== Given passage ==
⁂
Gemma 1 is Google DeepMind's first family of open-weights large language models, announced on February 21, 2024. It came in two sizes — 2B and 7B — each with a pre-trained base model and an instruction-tuned chat variant, and was built using the same research and tokenizer as Google's closed Gemini models.
Is Gemma 1 free and open source?
The weights are openly downloadable and free to use, including for commercial products, but Gemma 1 is distributed under the custom Gemma Terms of Use rather than a standard open-source license like Apache 2.0. That license adds a Prohibited Use Policy and flow-down obligations, so it is best described as 'open weights' / source-available rather than OSI open source. Later Gemma generations moved to Apache 2.0.
What context window does Gemma 1 support?
Gemma 1 was trained and serves with an 8,192-token context window for both the 2B and 7B sizes. Later Gemma generations expanded this substantially.
Should I still use Gemma 1 today?
For most new work, no — Gemma 1 has been superseded by Gemma 2, Gemma 3, and Gemma 4, which are stronger and more efficient. Gemma 1 weights remain available for reproducibility, legacy deployments, and research that specifically targets the original release.
⁂
== Data records ==
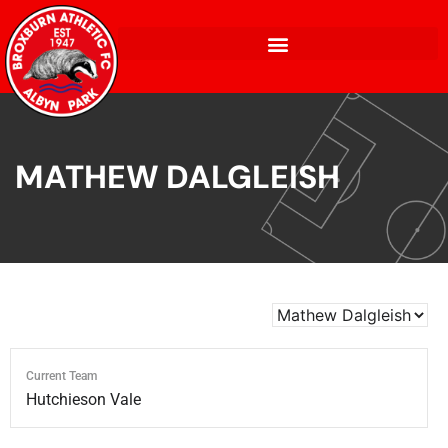
MATHEW DALGLEISH
Current Team
Hutchieson Vale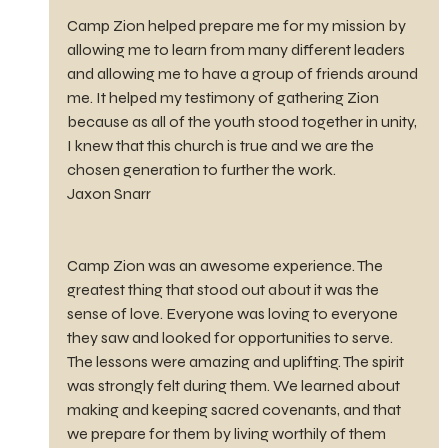
Camp Zion helped prepare me for my mission by 
allowing me to learn from many different leaders 
and allowing me to have a group of friends around 
me. It helped my testimony of gathering Zion 
because as all of the youth stood together in unity, 
I knew that this church is true and we are the 
chosen generation to further the work.
Jaxon Snarr
Camp Zion was an awesome experience. The 
greatest thing that stood out about it was the 
sense of love. Everyone was loving to everyone 
they saw and looked for opportunities to serve. 
The lessons were amazing and uplifting. The spirit 
was strongly felt during them. We learned about 
making and keeping sacred covenants, and that 
we prepare for them by living worthily of them 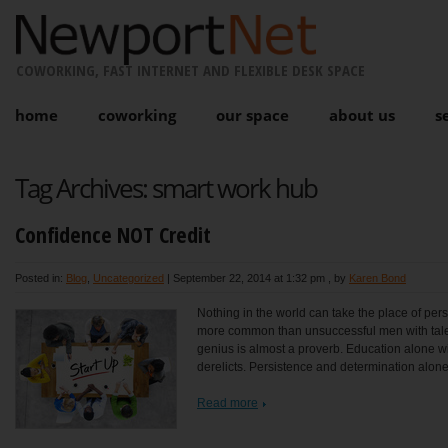
COWORKING, FAST INTERNET AND FLEXIBLE DESK SPACE
home
coworking
our space
about us
s
Tag Archives:
smart work hub
Confidence NOT Credit
Posted in:
Blog
,
Uncategorized
|
September 22, 2014 at 1:32 pm
, by
Karen Bond
Nothing in the world can take the place of persi
more common than unsuccessful men with talen
genius is almost a proverb. Education alone will
derelicts. Persistence and determination alone
Read more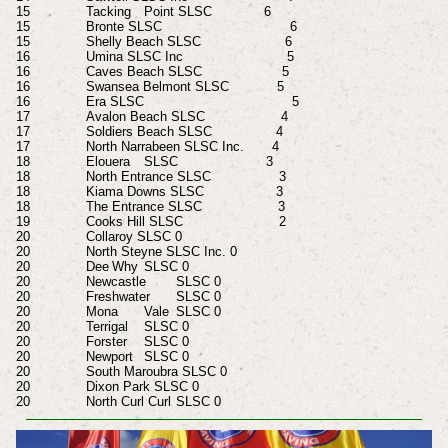
15 Tacking
Point SLSC 6
15 Bronte SLSC 6
15 Shelly Beach SLSC 6
16 Umina SLSC Inc 5
16 Caves Beach SLSC 5
16 Swansea Belmont SLSC 5
16 Era SLSC 5
17 Avalon Beach SLSC 4
17 Soldiers Beach SLSC 4
17 North Narrabeen SLSC Inc. 4
18 Elouera
SLSC 3
18 North Entrance SLSC 3
18 Kiama Downs SLSC 3
18 The Entrance SLSC 3
19 Cooks Hill SLSC 2
20 Collaroy SLSC 0
20 North Steyne SLSC Inc. 0
20 Dee
Why
SLSC 0
20 Newcastle
SLSC 0
20 Freshwater
SLSC 0
20 Mona
Vale
SLSC 0
20 Terrigal
SLSC 0
20 Forster
SLSC 0
20 Newport
SLSC 0
20 South Maroubra SLSC 0
20 Dixon Park SLSC 0
20 North Curl Curl
SLSC 0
⁂
== What is being asked ==
Copy the entire Gemma 1 overview word for word. The lines are separate material and have no connection to the Gemma 1 overview.

== Task solution ==
Gemma 1 is Google DeepMind's first family of open-weights large language models, announced on February 21, 2024. It came in two sizes — 2B and 7B — each with a pre-trained base model and an instruction-tuned chat variant, and was built using the same research and tokenizer as Google's closed Gemini models.
Is Gemma 1 free and open source?
The weights are openly downloadable and free to use, including for commercial products, but Gemma 1 is distributed under the custom Gemma Terms of Use rather than a standard open-source license like Apache 2.0. That license adds a Prohibited Use Policy and flow-down obligations, so it is best described as 'open weights' / source-available rather than OSI open source. Later Gemma generations moved to Apache 2.0.
What context window does Gemma 1 support?
Gemma 1 was trained and serves with an 8,192-token context window for both the 2B and 7B sizes. Later Gemma generations expanded this substantially.
Should I still use Gemma 1 today?
For most new work, no — Gemma 1 has been superseded by Gemma 2, Gemma 3, and Gemma 4, which are stronger and more efficient. Gemma 1 weights remain available for reproducibility, legacy deployments, and research that specifically targets the original release.